August 25, 2011

And the pain goes on..

Let's be honest here......CRPS stinks! I went to see the surgeon yesterday who did my original operation 3 years ago. He had removed part of my collar bone that had been crushed. Yesterday he reviewed the xrays my family doctor took on Monday, after the canoe incident.

The good news, nothing is broken, cracked, or chipped. Tomorrow morning I go in for an MRI to make sure nothing is torn. But both the doctor and I are in agreement that it is most likely the CRPS.

I called my boss to update him, and one of the questions he asked was "What about the job?" As if I hadn't been thinking about that all week. But he is a boss, and as nice as he is, he wasn't asking out of concern for my financial future. He is asking because he is struggling. I get that, but my first concern has to be my arm, and how not not to lose complete use of it (a very real possibility if I am not careful).

I do know that I can cover rent with my SSDI and child support. I don't like it, but I am asking for my food stamps to be raised back up since I don't have a paycheck, but we do what we have to do. My daughter has agreed, with her paycheck from her job, to help cover the $300/month in utilities, and any small incidentals. That just leaves one more thing to be addressed...fuel assistance. I wasn't going to apply this year, but it looks like I might have to after all.

These are the things that have been racing through my brain all week. Can we make it if I can't work? The answer is yes. Tight, sure. But we can make it. Which brings me to the question my boss brought up today....What about the job?
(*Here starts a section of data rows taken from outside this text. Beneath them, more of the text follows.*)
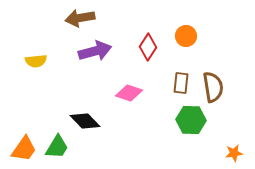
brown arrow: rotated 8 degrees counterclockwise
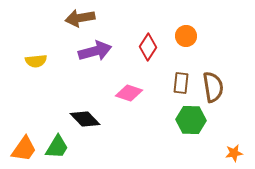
black diamond: moved 2 px up
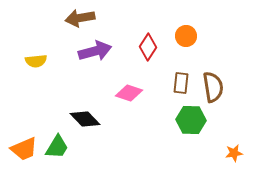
orange trapezoid: rotated 32 degrees clockwise
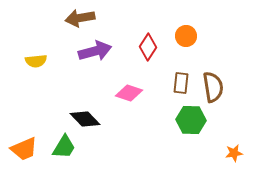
green trapezoid: moved 7 px right
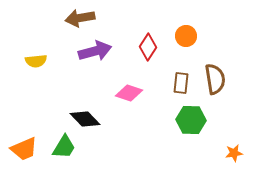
brown semicircle: moved 2 px right, 8 px up
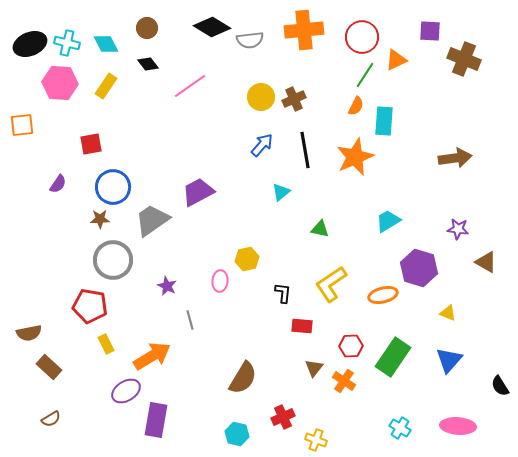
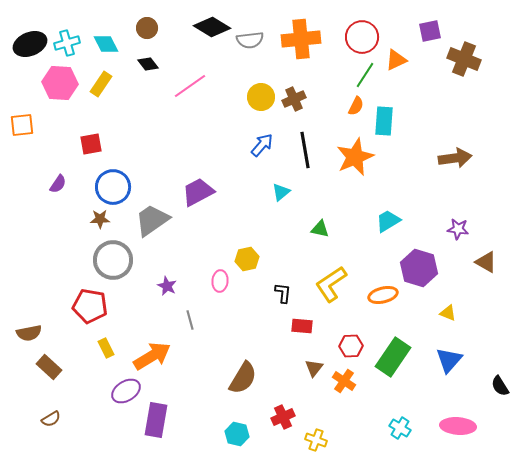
orange cross at (304, 30): moved 3 px left, 9 px down
purple square at (430, 31): rotated 15 degrees counterclockwise
cyan cross at (67, 43): rotated 30 degrees counterclockwise
yellow rectangle at (106, 86): moved 5 px left, 2 px up
yellow rectangle at (106, 344): moved 4 px down
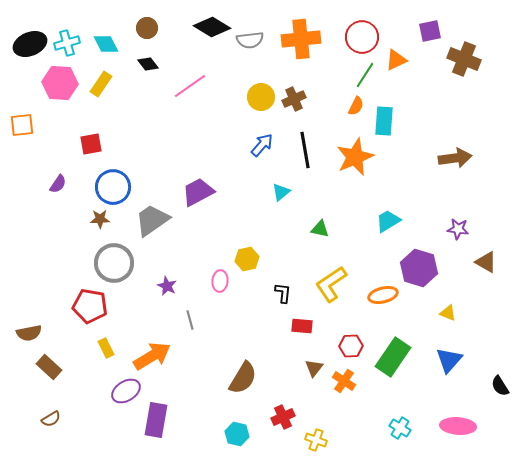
gray circle at (113, 260): moved 1 px right, 3 px down
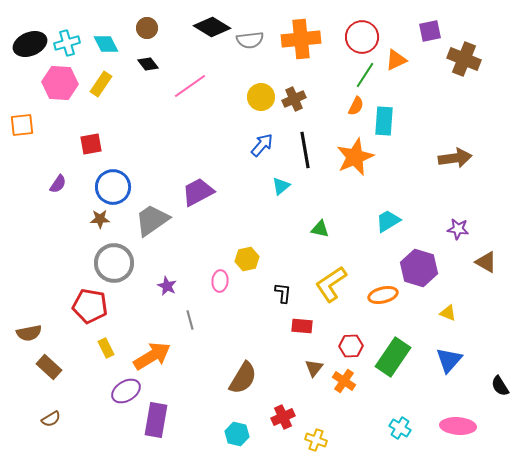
cyan triangle at (281, 192): moved 6 px up
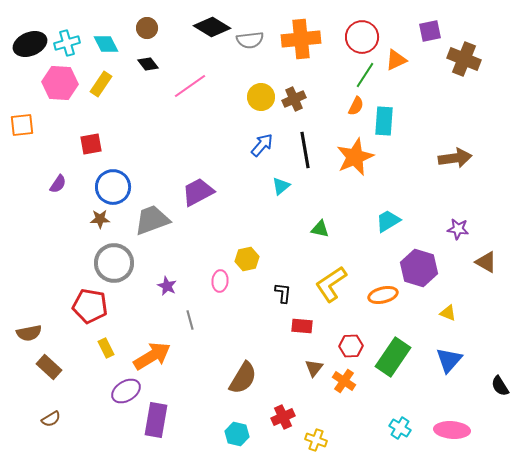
gray trapezoid at (152, 220): rotated 15 degrees clockwise
pink ellipse at (458, 426): moved 6 px left, 4 px down
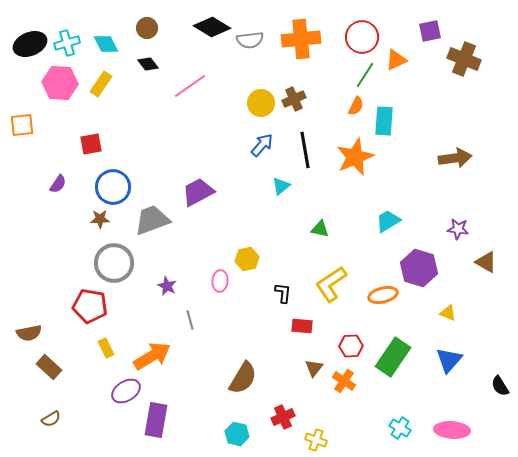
yellow circle at (261, 97): moved 6 px down
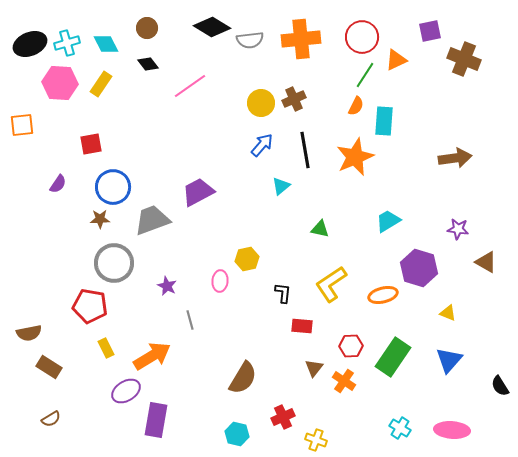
brown rectangle at (49, 367): rotated 10 degrees counterclockwise
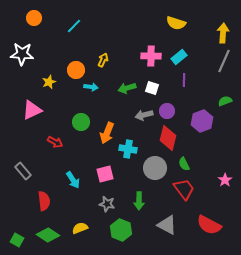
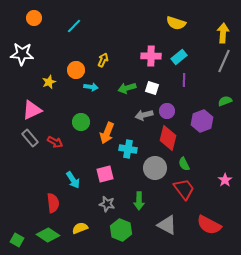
gray rectangle at (23, 171): moved 7 px right, 33 px up
red semicircle at (44, 201): moved 9 px right, 2 px down
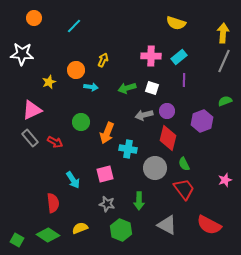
pink star at (225, 180): rotated 16 degrees clockwise
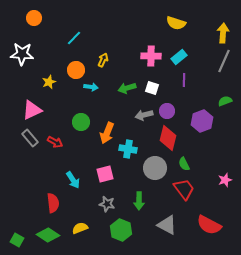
cyan line at (74, 26): moved 12 px down
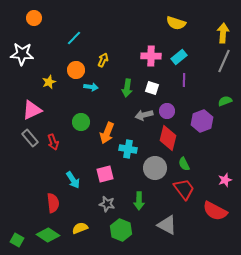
green arrow at (127, 88): rotated 66 degrees counterclockwise
red arrow at (55, 142): moved 2 px left; rotated 42 degrees clockwise
red semicircle at (209, 225): moved 6 px right, 14 px up
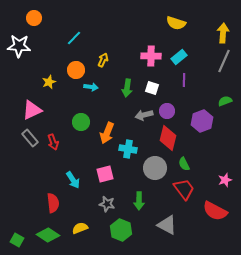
white star at (22, 54): moved 3 px left, 8 px up
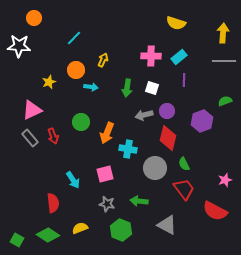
gray line at (224, 61): rotated 65 degrees clockwise
red arrow at (53, 142): moved 6 px up
green arrow at (139, 201): rotated 96 degrees clockwise
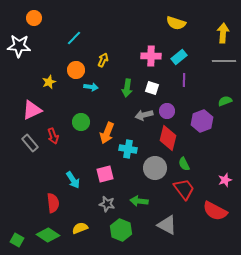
gray rectangle at (30, 138): moved 5 px down
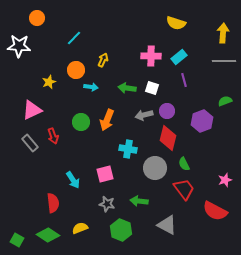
orange circle at (34, 18): moved 3 px right
purple line at (184, 80): rotated 16 degrees counterclockwise
green arrow at (127, 88): rotated 90 degrees clockwise
orange arrow at (107, 133): moved 13 px up
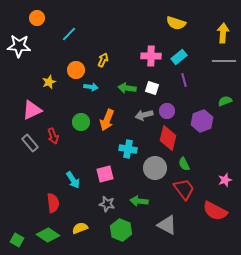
cyan line at (74, 38): moved 5 px left, 4 px up
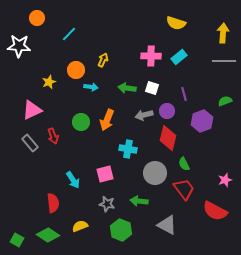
purple line at (184, 80): moved 14 px down
gray circle at (155, 168): moved 5 px down
yellow semicircle at (80, 228): moved 2 px up
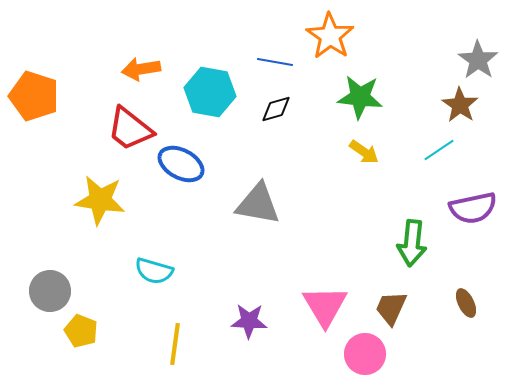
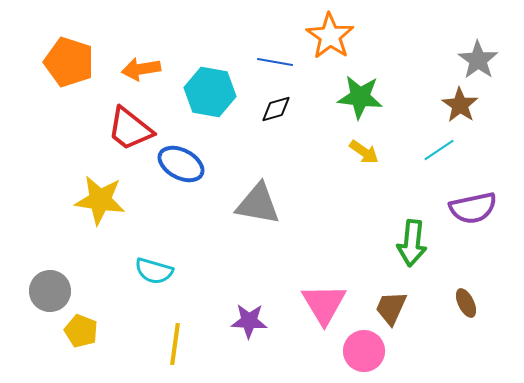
orange pentagon: moved 35 px right, 34 px up
pink triangle: moved 1 px left, 2 px up
pink circle: moved 1 px left, 3 px up
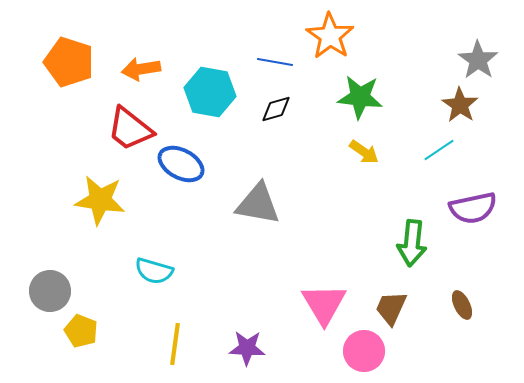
brown ellipse: moved 4 px left, 2 px down
purple star: moved 2 px left, 27 px down
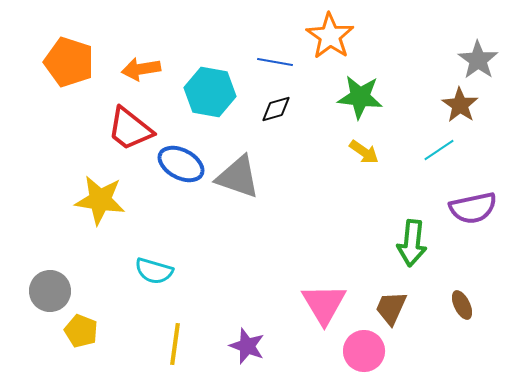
gray triangle: moved 20 px left, 27 px up; rotated 9 degrees clockwise
purple star: moved 2 px up; rotated 18 degrees clockwise
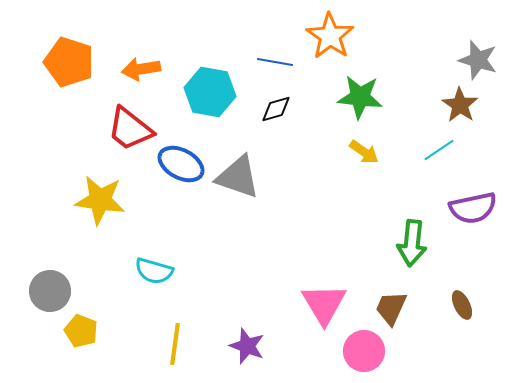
gray star: rotated 18 degrees counterclockwise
And when it comes right down to it, my arm is more important than a paycheck.

I had already started putting some ducks in a row for working from home in a year or two, so my plan is to ramp them up. My biggest frustration is the pain level. That is the first goal....bringing that down to a bearable level. I can handle being the one armed bandit. I did it for nearly 3 years after the original injury.

What are your priorities? Do you have them in the right order?